Please write out the material that follows, exactly as it stands.

• [Listing]
——————

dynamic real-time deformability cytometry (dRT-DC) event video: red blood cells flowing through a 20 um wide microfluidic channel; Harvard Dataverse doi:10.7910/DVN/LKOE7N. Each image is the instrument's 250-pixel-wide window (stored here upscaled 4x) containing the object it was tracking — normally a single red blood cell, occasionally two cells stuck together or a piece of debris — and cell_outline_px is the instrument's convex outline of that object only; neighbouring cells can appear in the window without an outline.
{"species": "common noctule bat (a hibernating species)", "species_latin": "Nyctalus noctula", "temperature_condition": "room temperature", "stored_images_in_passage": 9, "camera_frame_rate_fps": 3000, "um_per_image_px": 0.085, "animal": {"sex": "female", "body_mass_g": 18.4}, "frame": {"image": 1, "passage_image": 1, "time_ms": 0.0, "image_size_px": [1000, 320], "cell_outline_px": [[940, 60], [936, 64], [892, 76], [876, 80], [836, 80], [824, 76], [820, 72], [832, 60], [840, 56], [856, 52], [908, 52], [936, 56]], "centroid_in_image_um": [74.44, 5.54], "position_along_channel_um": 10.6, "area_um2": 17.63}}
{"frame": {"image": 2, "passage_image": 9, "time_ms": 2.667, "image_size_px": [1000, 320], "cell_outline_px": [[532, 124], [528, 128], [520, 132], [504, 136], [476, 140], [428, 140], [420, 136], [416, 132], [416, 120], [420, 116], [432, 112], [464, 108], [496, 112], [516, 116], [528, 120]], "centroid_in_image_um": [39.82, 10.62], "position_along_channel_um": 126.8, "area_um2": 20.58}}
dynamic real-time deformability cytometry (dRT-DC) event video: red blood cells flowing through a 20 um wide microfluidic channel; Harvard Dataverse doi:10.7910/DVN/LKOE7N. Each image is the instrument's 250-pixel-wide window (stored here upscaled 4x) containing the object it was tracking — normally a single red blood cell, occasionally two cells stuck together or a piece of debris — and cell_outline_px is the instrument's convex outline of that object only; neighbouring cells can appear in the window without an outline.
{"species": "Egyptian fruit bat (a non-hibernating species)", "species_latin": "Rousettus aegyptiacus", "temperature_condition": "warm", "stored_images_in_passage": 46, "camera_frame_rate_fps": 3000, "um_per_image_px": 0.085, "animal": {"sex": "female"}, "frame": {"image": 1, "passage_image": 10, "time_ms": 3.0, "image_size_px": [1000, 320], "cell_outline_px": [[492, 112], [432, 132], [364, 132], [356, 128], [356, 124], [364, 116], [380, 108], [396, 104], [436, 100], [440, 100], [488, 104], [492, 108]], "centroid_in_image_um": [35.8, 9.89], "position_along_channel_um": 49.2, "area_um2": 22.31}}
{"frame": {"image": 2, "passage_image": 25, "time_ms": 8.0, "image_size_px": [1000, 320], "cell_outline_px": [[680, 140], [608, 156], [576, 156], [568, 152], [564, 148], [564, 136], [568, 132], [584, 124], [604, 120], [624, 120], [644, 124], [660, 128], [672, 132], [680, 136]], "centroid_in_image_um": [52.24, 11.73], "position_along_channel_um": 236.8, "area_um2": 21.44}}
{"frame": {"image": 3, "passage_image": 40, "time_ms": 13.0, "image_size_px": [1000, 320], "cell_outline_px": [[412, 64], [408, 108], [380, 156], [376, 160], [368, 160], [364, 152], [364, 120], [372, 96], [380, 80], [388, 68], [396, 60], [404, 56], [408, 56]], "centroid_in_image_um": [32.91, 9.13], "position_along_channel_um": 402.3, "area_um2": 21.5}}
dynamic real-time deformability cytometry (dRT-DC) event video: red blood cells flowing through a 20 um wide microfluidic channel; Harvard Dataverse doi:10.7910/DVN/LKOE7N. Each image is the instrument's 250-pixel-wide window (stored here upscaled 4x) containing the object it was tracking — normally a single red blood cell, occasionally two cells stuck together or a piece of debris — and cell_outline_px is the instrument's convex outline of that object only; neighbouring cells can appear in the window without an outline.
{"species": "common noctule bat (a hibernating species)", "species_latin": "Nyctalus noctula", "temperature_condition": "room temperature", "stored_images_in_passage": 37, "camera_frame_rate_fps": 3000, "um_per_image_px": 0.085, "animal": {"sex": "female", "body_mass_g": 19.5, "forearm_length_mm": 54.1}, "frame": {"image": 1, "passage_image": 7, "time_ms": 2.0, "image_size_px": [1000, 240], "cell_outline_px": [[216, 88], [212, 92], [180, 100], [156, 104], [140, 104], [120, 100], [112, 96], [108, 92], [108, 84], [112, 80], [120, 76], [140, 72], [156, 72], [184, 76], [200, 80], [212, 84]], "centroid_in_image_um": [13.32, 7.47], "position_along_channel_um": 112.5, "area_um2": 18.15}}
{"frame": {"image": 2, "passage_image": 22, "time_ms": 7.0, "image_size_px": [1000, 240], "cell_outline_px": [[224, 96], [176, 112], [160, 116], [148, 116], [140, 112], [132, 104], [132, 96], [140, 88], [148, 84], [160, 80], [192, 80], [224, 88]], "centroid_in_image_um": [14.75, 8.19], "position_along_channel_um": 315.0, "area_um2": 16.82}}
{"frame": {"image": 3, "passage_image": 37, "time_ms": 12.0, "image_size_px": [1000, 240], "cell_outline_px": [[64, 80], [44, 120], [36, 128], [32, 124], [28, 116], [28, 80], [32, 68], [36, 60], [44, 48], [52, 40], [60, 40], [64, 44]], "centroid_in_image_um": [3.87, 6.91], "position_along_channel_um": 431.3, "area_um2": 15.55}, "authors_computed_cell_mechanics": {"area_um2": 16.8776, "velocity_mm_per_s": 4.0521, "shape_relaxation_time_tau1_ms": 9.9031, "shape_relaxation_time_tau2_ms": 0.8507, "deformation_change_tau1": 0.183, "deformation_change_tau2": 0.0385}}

——————

• [Exercise output]
dynamic real-time deformability cytometry (dRT-DC) event video: red blood cells flowing through a 20 um wide microfluidic channel; Harvard Dataverse doi:10.7910/DVN/LKOE7N. Each image is the instrument's 250-pixel-wide window (stored here upscaled 4x) containing the object it was tracking — normally a single red blood cell, occasionally two cells stuck together or a piece of debris — and cell_outline_px is the instrument's convex outline of that object only; neighbouring cells can appear in the window without an outline.
{"species": "common noctule bat (a hibernating species)", "species_latin": "Nyctalus noctula", "temperature_condition": "room temperature", "stored_images_in_passage": 9, "camera_frame_rate_fps": 3000, "um_per_image_px": 0.085, "animal": {"sex": "female", "body_mass_g": 18.4}, "frame": {"image": 1, "passage_image": 1, "time_ms": 0.0, "image_size_px": [1000, 320], "cell_outline_px": [[940, 60], [936, 64], [892, 76], [876, 80], [836, 80], [824, 76], [820, 72], [832, 60], [840, 56], [856, 52], [908, 52], [936, 56]], "centroid_in_image_um": [74.44, 5.54], "position_along_channel_um": 10.6, "area_um2": 17.63}}
{"frame": {"image": 2, "passage_image": 9, "time_ms": 2.667, "image_size_px": [1000, 320], "cell_outline_px": [[532, 124], [528, 128], [520, 132], [504, 136], [476, 140], [428, 140], [420, 136], [416, 132], [416, 120], [420, 116], [432, 112], [464, 108], [496, 112], [516, 116], [528, 120]], "centroid_in_image_um": [39.82, 10.62], "position_along_channel_um": 126.8, "area_um2": 20.58}}
dynamic real-time deformability cytometry (dRT-DC) event video: red blood cells flowing through a 20 um wide microfluidic channel; Harvard Dataverse doi:10.7910/DVN/LKOE7N. Each image is the instrument's 250-pixel-wide window (stored here upscaled 4x) containing the object it was tracking — normally a single red blood cell, occasionally two cells stuck together or a piece of debris — and cell_outline_px is the instrument's convex outline of that object only; neighbouring cells can appear in the window without an outline.
{"species": "Egyptian fruit bat (a non-hibernating species)", "species_latin": "Rousettus aegyptiacus", "temperature_condition": "warm", "stored_images_in_passage": 46, "camera_frame_rate_fps": 3000, "um_per_image_px": 0.085, "animal": {"sex": "female"}, "frame": {"image": 1, "passage_image": 10, "time_ms": 3.0, "image_size_px": [1000, 320], "cell_outline_px": [[492, 112], [432, 132], [364, 132], [356, 128], [356, 124], [364, 116], [380, 108], [396, 104], [436, 100], [440, 100], [488, 104], [492, 108]], "centroid_in_image_um": [35.8, 9.89], "position_along_channel_um": 49.2, "area_um2": 22.31}}
{"frame": {"image": 2, "passage_image": 25, "time_ms": 8.0, "image_size_px": [1000, 320], "cell_outline_px": [[680, 140], [608, 156], [576, 156], [568, 152], [564, 148], [564, 136], [568, 132], [584, 124], [604, 120], [624, 120], [644, 124], [660, 128], [672, 132], [680, 136]], "centroid_in_image_um": [52.24, 11.73], "position_along_channel_um": 236.8, "area_um2": 21.44}}
{"frame": {"image": 3, "passage_image": 40, "time_ms": 13.0, "image_size_px": [1000, 320], "cell_outline_px": [[412, 64], [408, 108], [380, 156], [376, 160], [368, 160], [364, 152], [364, 120], [372, 96], [380, 80], [388, 68], [396, 60], [404, 56], [408, 56]], "centroid_in_image_um": [32.91, 9.13], "position_along_channel_um": 402.3, "area_um2": 21.5}}
dynamic real-time deformability cytometry (dRT-DC) event video: red blood cells flowing through a 20 um wide microfluidic channel; Harvard Dataverse doi:10.7910/DVN/LKOE7N. Each image is the instrument's 250-pixel-wide window (stored here upscaled 4x) containing the object it was tracking — normally a single red blood cell, occasionally two cells stuck together or a piece of debris — and cell_outline_px is the instrument's convex outline of that object only; neighbouring cells can appear in the window without an outline.
{"species": "common noctule bat (a hibernating species)", "species_latin": "Nyctalus noctula", "temperature_condition": "room temperature", "stored_images_in_passage": 37, "camera_frame_rate_fps": 3000, "um_per_image_px": 0.085, "animal": {"sex": "female", "body_mass_g": 19.5, "forearm_length_mm": 54.1}, "frame": {"image": 1, "passage_image": 7, "time_ms": 2.0, "image_size_px": [1000, 240], "cell_outline_px": [[216, 88], [212, 92], [180, 100], [156, 104], [140, 104], [120, 100], [112, 96], [108, 92], [108, 84], [112, 80], [120, 76], [140, 72], [156, 72], [184, 76], [200, 80], [212, 84]], "centroid_in_image_um": [13.32, 7.47], "position_along_channel_um": 112.5, "area_um2": 18.15}}
{"frame": {"image": 2, "passage_image": 22, "time_ms": 7.0, "image_size_px": [1000, 240], "cell_outline_px": [[224, 96], [176, 112], [160, 116], [148, 116], [140, 112], [132, 104], [132, 96], [140, 88], [148, 84], [160, 80], [192, 80], [224, 88]], "centroid_in_image_um": [14.75, 8.19], "position_along_channel_um": 315.0, "area_um2": 16.82}}
{"frame": {"image": 3, "passage_image": 37, "time_ms": 12.0, "image_size_px": [1000, 240], "cell_outline_px": [[64, 80], [44, 120], [36, 128], [32, 124], [28, 116], [28, 80], [32, 68], [36, 60], [44, 48], [52, 40], [60, 40], [64, 44]], "centroid_in_image_um": [3.87, 6.91], "position_along_channel_um": 431.3, "area_um2": 15.55}, "authors_computed_cell_mechanics": {"area_um2": 16.8776, "velocity_mm_per_s": 4.0521, "shape_relaxation_time_tau1_ms": 9.9031, "shape_relaxation_time_tau2_ms": 0.8507, "deformation_change_tau1": 0.183, "deformation_change_tau2": 0.0385}}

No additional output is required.